→ **EXERCISE DESCRIPTION**:
Of all the entries below, only the lines from the one with "M 811,1468 L" up to and including the one with "M 615,157 L 622,166 L 604,210 L 567,196" are to be duplicated exactly.
======== INFORMATION
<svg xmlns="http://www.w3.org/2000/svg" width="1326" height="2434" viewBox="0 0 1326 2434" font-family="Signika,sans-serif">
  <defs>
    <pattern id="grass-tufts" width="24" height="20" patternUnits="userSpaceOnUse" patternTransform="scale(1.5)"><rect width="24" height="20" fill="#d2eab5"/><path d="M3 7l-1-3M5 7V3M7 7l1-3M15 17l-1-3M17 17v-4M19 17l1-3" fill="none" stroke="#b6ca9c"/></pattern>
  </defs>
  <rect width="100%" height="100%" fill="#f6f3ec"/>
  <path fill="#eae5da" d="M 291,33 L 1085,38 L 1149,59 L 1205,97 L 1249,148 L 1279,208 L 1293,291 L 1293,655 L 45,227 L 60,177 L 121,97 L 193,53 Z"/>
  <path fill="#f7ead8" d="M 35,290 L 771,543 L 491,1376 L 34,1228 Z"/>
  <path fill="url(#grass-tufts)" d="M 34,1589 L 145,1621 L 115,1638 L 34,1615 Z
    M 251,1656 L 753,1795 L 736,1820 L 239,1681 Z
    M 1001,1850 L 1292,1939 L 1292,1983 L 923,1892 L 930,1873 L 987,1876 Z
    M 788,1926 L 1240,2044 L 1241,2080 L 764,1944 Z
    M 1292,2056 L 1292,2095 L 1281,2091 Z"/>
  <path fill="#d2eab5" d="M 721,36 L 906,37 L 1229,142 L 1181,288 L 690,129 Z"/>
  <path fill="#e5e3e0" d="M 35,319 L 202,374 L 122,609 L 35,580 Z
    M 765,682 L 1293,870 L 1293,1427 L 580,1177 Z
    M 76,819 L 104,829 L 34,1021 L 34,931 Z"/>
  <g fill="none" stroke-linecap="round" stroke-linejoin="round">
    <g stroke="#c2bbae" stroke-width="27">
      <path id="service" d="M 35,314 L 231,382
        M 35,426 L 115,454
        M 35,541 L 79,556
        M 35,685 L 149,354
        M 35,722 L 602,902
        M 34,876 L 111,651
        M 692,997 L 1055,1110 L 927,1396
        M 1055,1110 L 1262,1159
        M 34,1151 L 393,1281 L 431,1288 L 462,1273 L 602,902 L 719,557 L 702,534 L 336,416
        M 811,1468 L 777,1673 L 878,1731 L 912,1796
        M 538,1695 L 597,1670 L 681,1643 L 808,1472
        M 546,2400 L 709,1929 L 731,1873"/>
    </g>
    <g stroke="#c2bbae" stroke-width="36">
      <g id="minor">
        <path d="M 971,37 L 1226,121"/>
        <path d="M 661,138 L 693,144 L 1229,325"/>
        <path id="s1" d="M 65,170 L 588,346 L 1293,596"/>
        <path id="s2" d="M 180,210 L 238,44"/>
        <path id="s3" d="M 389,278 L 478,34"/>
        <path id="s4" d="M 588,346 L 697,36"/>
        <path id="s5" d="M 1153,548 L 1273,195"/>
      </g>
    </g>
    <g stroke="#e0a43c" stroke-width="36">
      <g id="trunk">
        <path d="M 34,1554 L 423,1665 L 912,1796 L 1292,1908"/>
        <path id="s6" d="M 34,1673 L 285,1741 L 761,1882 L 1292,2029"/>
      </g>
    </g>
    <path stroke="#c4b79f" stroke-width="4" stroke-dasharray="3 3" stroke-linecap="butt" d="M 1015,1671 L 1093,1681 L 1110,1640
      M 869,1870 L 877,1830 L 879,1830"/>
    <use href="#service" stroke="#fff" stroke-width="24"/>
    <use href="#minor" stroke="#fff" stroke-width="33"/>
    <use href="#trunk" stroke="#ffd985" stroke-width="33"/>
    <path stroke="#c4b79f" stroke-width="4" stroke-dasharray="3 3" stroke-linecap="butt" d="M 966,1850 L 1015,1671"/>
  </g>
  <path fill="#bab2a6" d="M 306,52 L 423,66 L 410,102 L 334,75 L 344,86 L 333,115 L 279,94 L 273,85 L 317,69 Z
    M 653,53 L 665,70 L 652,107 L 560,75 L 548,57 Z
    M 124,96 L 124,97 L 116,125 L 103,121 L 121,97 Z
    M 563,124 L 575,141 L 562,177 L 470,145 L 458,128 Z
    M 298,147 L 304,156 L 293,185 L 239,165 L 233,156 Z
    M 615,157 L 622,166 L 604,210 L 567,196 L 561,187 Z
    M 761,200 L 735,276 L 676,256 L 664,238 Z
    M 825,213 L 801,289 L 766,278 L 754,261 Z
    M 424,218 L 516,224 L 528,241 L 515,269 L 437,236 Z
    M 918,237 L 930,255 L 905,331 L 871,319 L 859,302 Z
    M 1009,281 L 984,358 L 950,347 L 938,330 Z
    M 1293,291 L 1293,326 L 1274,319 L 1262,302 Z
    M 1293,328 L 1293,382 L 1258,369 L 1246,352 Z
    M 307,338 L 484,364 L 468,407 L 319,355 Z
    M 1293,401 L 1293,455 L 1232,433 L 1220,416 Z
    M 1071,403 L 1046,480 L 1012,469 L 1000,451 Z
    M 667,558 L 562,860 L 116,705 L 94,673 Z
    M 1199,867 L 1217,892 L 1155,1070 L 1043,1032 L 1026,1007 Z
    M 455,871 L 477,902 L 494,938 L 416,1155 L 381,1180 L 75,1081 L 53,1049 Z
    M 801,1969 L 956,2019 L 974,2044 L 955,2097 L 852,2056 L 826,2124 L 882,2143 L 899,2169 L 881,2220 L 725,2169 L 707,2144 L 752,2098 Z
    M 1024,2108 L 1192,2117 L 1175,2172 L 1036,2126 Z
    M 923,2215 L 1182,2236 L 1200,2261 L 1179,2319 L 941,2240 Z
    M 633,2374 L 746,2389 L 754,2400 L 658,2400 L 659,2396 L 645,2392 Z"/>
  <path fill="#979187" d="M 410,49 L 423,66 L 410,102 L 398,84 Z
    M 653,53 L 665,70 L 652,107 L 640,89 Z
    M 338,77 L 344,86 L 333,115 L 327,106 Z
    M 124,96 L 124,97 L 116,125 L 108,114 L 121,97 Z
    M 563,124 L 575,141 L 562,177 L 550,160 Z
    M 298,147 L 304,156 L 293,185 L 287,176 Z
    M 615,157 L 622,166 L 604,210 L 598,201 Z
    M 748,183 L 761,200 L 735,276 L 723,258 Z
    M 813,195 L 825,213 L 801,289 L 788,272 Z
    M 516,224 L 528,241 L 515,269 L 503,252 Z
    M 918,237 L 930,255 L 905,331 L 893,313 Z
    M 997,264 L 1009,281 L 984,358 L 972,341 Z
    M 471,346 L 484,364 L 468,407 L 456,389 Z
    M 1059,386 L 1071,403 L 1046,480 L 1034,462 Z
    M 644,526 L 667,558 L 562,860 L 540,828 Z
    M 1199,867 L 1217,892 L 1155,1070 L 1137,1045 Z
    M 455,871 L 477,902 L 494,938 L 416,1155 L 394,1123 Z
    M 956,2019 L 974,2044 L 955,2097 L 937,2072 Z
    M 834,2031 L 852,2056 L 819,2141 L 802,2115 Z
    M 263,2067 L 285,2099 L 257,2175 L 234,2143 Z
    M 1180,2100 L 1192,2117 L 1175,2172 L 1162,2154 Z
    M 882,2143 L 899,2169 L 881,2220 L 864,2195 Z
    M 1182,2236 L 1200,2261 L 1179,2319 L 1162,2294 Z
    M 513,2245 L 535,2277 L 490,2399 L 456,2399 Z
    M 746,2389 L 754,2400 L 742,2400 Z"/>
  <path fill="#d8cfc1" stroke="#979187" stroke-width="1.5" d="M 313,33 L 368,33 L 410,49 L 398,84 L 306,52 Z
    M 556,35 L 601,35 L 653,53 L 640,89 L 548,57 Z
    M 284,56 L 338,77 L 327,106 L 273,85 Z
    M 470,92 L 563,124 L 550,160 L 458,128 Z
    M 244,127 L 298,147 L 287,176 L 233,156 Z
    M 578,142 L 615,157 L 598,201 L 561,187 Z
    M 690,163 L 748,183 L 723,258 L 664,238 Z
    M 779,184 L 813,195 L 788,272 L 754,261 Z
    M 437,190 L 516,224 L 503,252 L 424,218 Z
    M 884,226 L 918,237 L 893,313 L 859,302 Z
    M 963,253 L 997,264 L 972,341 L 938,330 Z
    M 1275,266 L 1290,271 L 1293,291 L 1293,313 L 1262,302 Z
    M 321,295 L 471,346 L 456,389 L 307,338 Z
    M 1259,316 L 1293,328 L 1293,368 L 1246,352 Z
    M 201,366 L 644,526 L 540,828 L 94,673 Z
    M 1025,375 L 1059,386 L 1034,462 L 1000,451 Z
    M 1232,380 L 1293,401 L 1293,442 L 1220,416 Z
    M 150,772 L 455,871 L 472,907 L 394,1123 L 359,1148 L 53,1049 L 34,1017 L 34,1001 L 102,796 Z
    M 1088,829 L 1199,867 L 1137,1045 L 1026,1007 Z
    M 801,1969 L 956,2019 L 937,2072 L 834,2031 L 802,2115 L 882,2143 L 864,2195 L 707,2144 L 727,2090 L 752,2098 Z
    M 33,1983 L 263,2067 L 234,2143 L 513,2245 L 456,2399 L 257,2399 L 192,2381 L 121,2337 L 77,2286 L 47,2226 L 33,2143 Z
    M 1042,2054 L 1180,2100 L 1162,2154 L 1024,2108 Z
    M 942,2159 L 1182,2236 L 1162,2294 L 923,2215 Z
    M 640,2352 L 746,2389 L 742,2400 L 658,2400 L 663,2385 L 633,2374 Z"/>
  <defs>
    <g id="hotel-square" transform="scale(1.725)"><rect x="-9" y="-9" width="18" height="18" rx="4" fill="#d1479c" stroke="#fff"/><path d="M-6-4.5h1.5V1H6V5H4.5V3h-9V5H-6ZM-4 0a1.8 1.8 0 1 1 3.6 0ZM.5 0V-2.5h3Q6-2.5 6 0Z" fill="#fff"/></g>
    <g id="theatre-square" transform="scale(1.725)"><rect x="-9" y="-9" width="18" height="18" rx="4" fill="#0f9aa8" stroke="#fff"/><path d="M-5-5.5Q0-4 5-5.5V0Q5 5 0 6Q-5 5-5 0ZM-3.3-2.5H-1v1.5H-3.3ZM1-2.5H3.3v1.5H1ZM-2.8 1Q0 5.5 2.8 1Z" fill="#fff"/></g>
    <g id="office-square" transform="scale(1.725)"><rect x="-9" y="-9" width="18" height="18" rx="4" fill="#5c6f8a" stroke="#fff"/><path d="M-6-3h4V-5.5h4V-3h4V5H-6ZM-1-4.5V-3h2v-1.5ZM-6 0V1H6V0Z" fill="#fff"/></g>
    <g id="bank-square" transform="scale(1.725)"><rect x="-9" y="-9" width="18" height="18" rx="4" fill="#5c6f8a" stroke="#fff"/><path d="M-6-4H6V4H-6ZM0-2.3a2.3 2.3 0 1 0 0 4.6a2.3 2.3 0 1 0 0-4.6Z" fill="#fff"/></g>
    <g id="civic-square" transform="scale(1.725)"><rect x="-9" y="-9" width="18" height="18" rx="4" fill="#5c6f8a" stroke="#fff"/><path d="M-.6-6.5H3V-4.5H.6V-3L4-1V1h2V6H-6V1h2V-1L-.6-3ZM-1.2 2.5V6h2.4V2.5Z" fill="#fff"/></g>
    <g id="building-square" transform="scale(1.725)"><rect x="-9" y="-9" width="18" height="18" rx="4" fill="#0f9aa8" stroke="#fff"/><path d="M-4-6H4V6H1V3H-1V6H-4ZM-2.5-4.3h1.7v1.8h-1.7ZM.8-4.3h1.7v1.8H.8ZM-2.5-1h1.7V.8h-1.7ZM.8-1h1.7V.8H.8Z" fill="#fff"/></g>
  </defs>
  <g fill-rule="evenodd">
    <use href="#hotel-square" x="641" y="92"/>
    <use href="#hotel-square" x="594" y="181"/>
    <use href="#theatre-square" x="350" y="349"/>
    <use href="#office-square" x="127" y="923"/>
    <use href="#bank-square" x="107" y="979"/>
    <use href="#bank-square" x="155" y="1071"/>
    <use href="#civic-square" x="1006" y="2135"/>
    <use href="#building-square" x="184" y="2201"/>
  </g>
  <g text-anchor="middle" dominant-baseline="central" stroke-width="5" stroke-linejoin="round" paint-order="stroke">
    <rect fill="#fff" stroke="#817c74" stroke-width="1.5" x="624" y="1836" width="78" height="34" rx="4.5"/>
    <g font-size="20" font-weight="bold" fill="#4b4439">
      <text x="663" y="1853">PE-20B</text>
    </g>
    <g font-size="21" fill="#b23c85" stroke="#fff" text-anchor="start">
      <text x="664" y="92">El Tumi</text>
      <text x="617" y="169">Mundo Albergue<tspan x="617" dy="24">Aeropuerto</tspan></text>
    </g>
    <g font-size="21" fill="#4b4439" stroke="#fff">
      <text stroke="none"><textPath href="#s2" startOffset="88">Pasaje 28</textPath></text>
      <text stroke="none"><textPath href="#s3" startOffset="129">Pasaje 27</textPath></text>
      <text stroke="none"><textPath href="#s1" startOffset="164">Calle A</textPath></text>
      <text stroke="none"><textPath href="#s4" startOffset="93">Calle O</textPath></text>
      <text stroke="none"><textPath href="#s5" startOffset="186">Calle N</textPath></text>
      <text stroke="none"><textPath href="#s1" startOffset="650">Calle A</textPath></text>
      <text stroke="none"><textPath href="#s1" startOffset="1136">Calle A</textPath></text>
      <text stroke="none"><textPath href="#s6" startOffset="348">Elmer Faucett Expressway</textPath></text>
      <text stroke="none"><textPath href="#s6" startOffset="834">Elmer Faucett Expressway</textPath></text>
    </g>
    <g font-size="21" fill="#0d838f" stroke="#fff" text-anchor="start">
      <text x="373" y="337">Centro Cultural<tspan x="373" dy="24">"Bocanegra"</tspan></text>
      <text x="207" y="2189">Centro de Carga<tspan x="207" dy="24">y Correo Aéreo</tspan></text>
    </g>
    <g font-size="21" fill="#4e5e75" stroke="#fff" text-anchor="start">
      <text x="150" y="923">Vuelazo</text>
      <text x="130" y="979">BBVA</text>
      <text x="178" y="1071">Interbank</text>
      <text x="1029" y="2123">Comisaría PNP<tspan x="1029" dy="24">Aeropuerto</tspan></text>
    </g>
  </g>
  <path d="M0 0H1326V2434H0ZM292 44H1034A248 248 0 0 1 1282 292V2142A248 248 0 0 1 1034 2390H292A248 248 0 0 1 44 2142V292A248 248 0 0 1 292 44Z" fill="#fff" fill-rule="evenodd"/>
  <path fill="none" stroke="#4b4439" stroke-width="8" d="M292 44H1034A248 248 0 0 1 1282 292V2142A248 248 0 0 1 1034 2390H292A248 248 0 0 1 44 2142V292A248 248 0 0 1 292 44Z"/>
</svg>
================
→ **RESULT OF THE EXERCISE**:
        M 811,1468 L 777,1673 L 878,1731 L 912,1796
        M 538,1695 L 597,1670 L 681,1643 L 808,1472
        M 546,2400 L 709,1929 L 731,1873"/>
    </g>
    <g stroke="#c2bbae" stroke-width="36">
      <g id="minor">
        <path d="M 971,37 L 1226,121"/>
        <path d="M 661,138 L 693,144 L 1229,325"/>
        <path id="s1" d="M 65,170 L 588,346 L 1293,596"/>
        <path id="s2" d="M 180,210 L 238,44"/>
        <path id="s3" d="M 389,278 L 478,34"/>
        <path id="s4" d="M 588,346 L 697,36"/>
        <path id="s5" d="M 1153,548 L 1273,195"/>
      </g>
    </g>
    <g stroke="#e0a43c" stroke-width="36">
      <g id="trunk">
        <path d="M 34,1554 L 423,1665 L 912,1796 L 1292,1908"/>
        <path id="s6" d="M 34,1673 L 285,1741 L 761,1882 L 1292,2029"/>
      </g>
    </g>
    <path stroke="#c4b79f" stroke-width="4" stroke-dasharray="3 3" stroke-linecap="butt" d="M 1015,1671 L 1093,1681 L 1110,1640
      M 869,1870 L 877,1830 L 879,1830"/>
    <use href="#service" stroke="#fff" stroke-width="24"/>
    <use href="#minor" stroke="#fff" stroke-width="33"/>
    <use href="#trunk" stroke="#ffd985" stroke-width="33"/>
    <path stroke="#c4b79f" stroke-width="4" stroke-dasharray="3 3" stroke-linecap="butt" d="M 966,1850 L 1015,1671"/>
  </g>
  <path fill="#bab2a6" d="M 306,52 L 423,66 L 410,102 L 334,75 L 344,86 L 333,115 L 279,94 L 273,85 L 317,69 Z
    M 653,53 L 665,70 L 652,107 L 560,75 L 548,57 Z
    M 124,96 L 124,97 L 116,125 L 103,121 L 121,97 Z
    M 563,124 L 575,141 L 562,177 L 470,145 L 458,128 Z
    M 298,147 L 304,156 L 293,185 L 239,165 L 233,156 Z
    M 615,157 L 622,166 L 604,210 L 567,196 L 561,187 Z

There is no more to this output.